Labor costs, Powell said, are really the “biggest factor by far” in the persistence of inflation in the service sector, adding that while there are signs that the labor market is softening, that is just beginning. “The point is…that’s where we’re not seeing a lot of progress yet,” he said.
There is some evidence that Powell’s approach is working. The Council for Economic Advisors published a apples-to-apples analysis of recent inflation rates across G-7 nations on Tuesday. By harmonizing data on headline inflation, the CEA found that while prices surged earlier in the U.S., rates on a 12-month basis are now running lower than in other G-7 countries.
The CEA’s research also found that the U.S. rates for both headline inflation and core inflation, which strips out the more volatile food and energy prices, are lower than in other G-7 countries.
Although Powell repeated Wednesday that the Fed has more work to do to get inflation down, the CEA’s new analysis is also good news for the Biden administration, which has continued to take political hits on the persistence of inflation and high levels of federal spending.
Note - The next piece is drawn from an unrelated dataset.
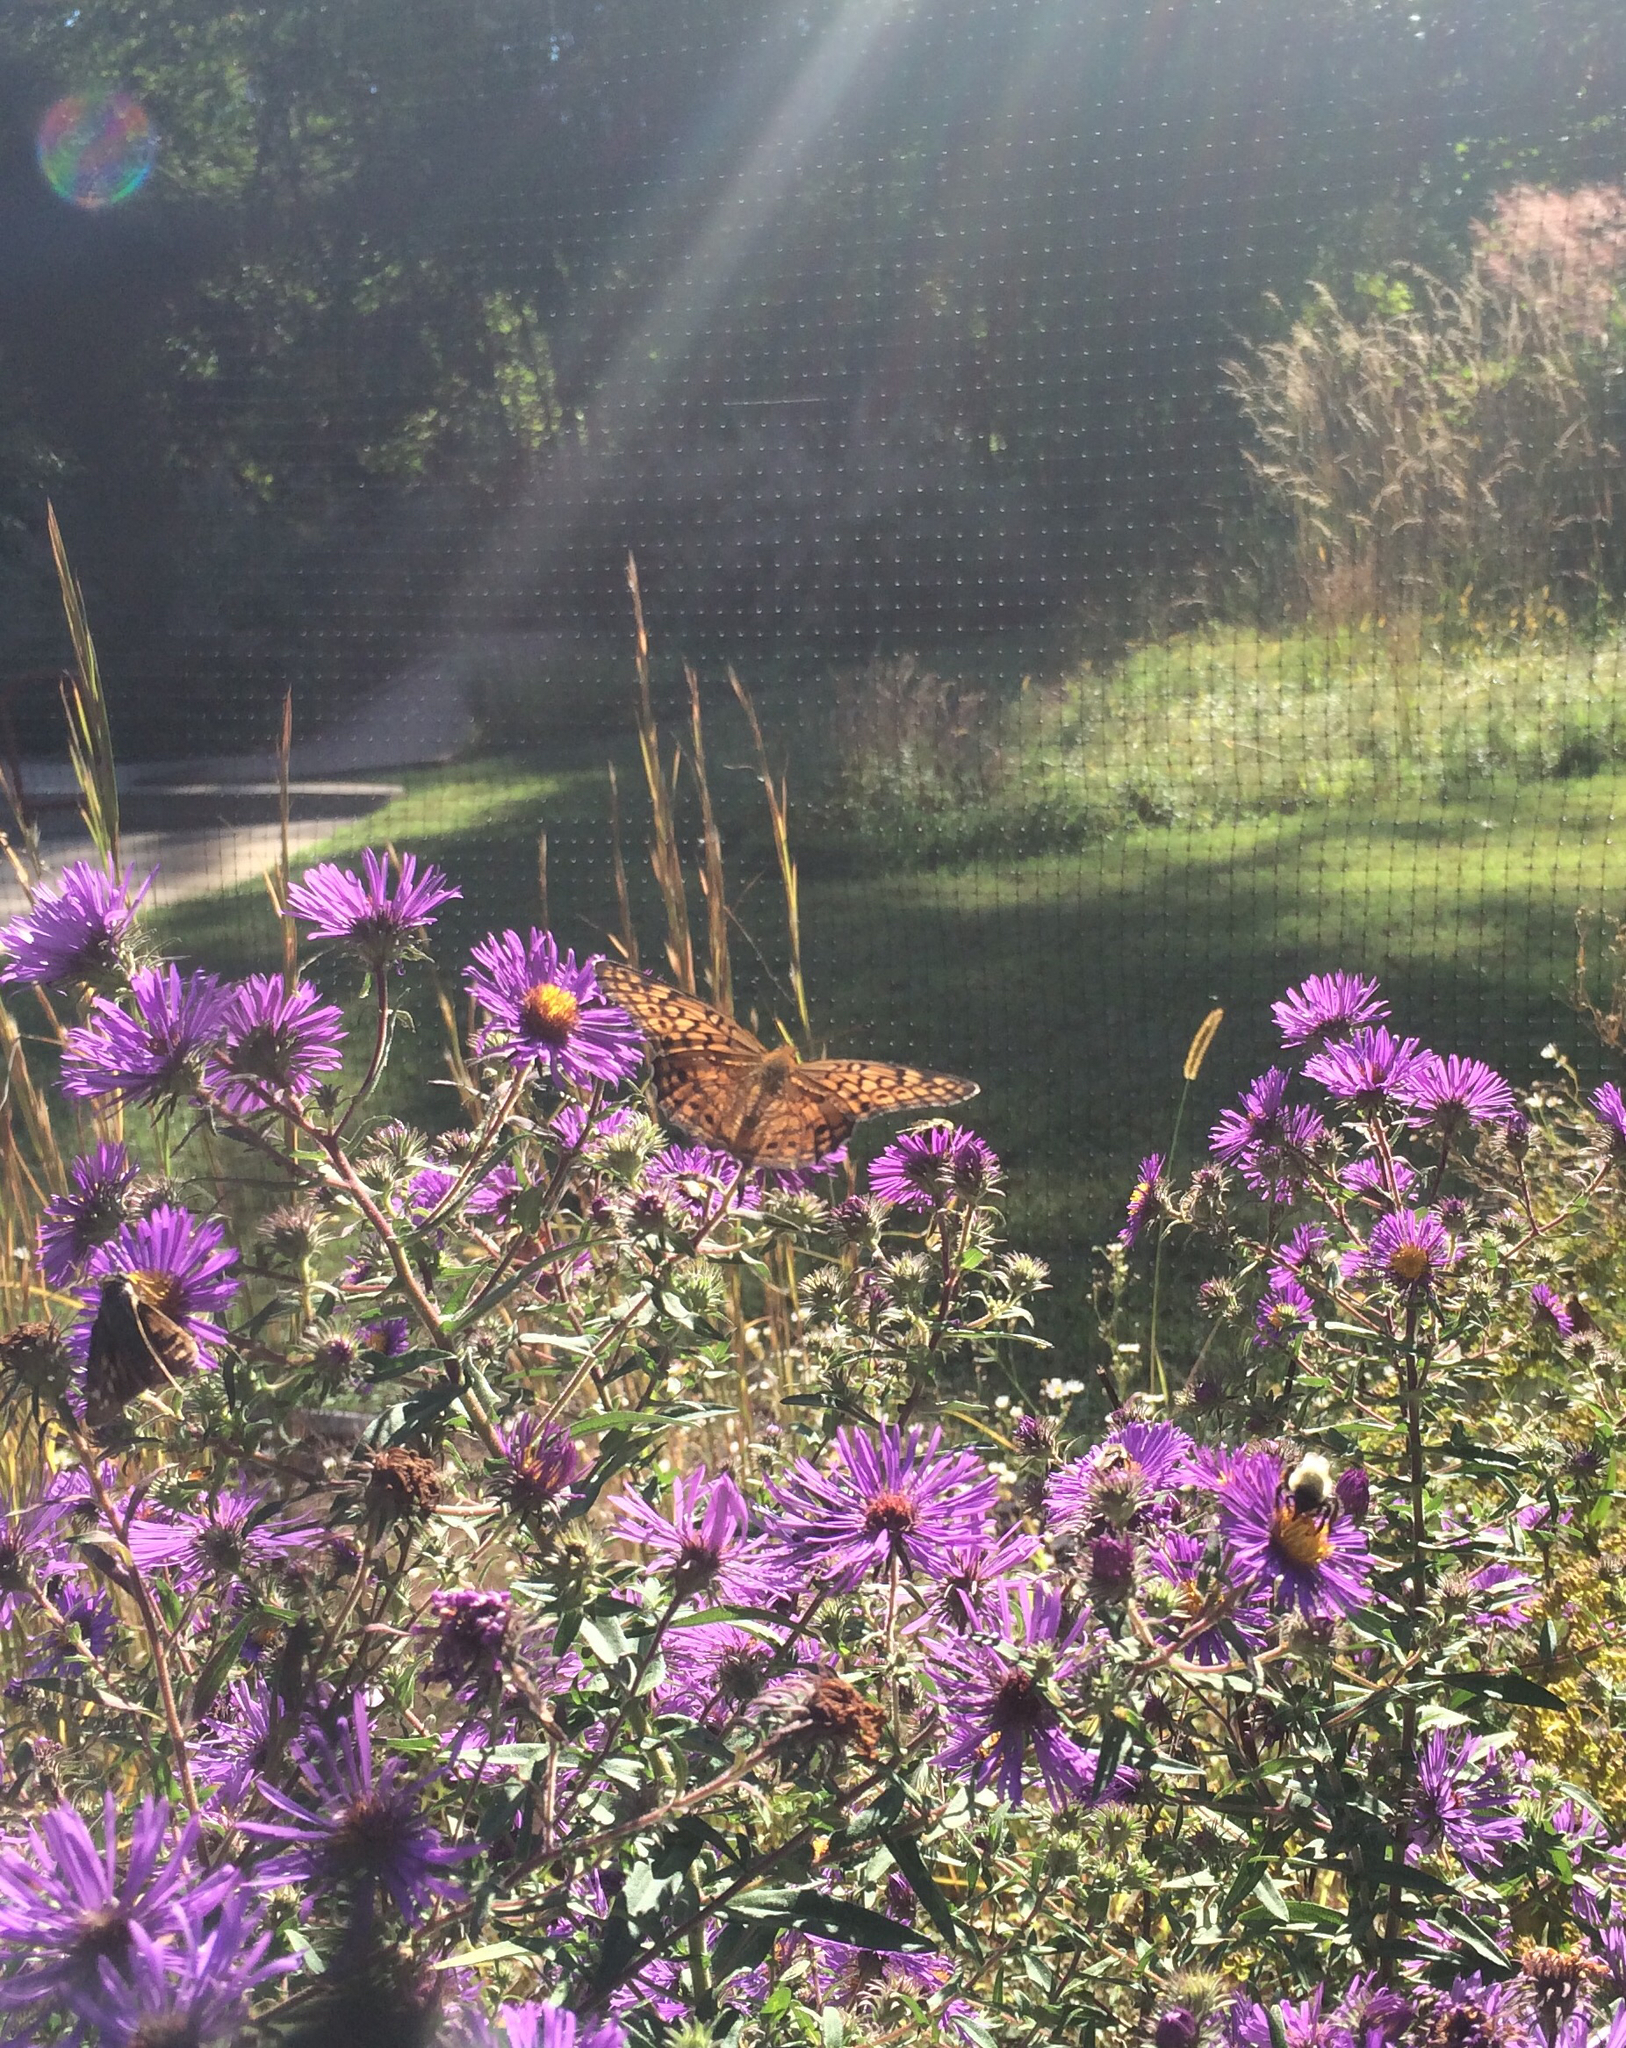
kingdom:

Biden is set to launch a defense of his economic accomplishments with a speech this afternoon.
The U.S. government’s pandemic-related spending was “very high,” Powell acknowledged, but said Wednesday that stimulus money and consumer savings levels aren’t as much a factor in the current inflation trends as the strong labor market and wage growth. “If you look at where the inflation is in the economy, I wouldn’t say that that’s an important driver of inflation or something that we think about or consider,” he said
Powell noted, however, that the pandemic had changed the U.S. in ways that could affect economic policy in he future. “There are changes and we don’t know how persistent they will be,” Powell said.